One of the great delights of India was they way it felt familiar, but in a very strange way; or sometimes, strange, but in a very familiar way. In South America, I felt I was in a completely different world; India, somehow, didn't feel nearly as different as I'd expected it to.
Perhaps that was partly due to the widespread use of the English language. But it's not quite the same English as I hear every day in Norfolk or on the BBC. It's English put through a few chemical processes and with some spices added, rolled out, squeezed a few times, and pressed into a new shape.
I found that sometimes conversations would go like this:
- How do I get to the railway station?
- The what?
- Railway station.
- Going to Kochi. Train.
- Ah!!!!!!! REL-WEH!!!!!
Vowels are often flexible. I've seen a Brass Bend, I've eaten sendwiches. Spelling is as joyfully mutable as in the English of Shakespeare's day; often, a word will be spelled three different ways on the same sign.
And words have changed their uses, or sometimes, there is a different word - traffic circles instead of roundabouts. Hotels may or not have rooms - often they are 'food but not lodging hotels' - so it can be safer to ask for a 'lodge', which has nothing to do with Masonry.

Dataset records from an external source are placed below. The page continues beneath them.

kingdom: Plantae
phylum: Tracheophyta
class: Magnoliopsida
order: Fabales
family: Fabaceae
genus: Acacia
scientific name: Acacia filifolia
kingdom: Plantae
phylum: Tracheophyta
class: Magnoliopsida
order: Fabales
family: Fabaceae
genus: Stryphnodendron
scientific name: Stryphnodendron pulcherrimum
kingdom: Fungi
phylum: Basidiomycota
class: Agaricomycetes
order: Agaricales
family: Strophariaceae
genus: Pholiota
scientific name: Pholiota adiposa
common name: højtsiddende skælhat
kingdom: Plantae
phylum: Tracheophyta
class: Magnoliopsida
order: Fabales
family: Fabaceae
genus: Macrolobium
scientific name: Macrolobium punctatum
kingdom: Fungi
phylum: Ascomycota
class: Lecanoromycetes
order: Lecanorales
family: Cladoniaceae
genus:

My favourite usage has to be 'backside'. In English English, backside is arse, ass, fanny, bum, butt, bottom, fundament, posterior. In Indian English, backside is what it says on the tin; the back side - the other side, the road behind a station for instance, or the back garden entrance to a house. It is somewhat startling the first few times you hear it; even now, it makes me smile.
Then there is the (ever) present participle which is dominating the Indian-English language with its particular flavour; the continuous present is almost always used, in fact I'm not sure there is an alternative. I found within a few weeks I'd started using it myself; it gives the language a lilt and a sense of continuing time that the simple present tense of English-English doesn't possess. (Though it would be nice to know whether the tiger is actually eating people, or just does eat people from time to time, before I approach it...)
Journalistic Indian-English is particularly good fun - I was soon addicted to my daily paper, whether Times of India or (great paper) New Indian Express. First you have the extra words - gherao, dharna, neta, goonda, babu, the lakh and crore. (I did have a fleeting vision of Harry Secombe and Spike Milligan escaping to Hyderabad when I read the headline 'Goons hit local supermarket'...)
And then you have the superbly vivid way Indian journalists use the language. No one surrenders; they cave in, crumble, are whacked, smashed, crushed. It took me several weeks to get attuned enough to the language to read the op-ed columns, with their imaginative, slangy, dazzling way of throwing language at the wall to see if it will stick.
Indian English isn't quite the Queen's English. It isn't quite a different language either. But it's definitely alive and kicking.
(A good resource if you want to find out more about Indian English is the excellent list of Indian English words which adequately translates all those I've used in this post.)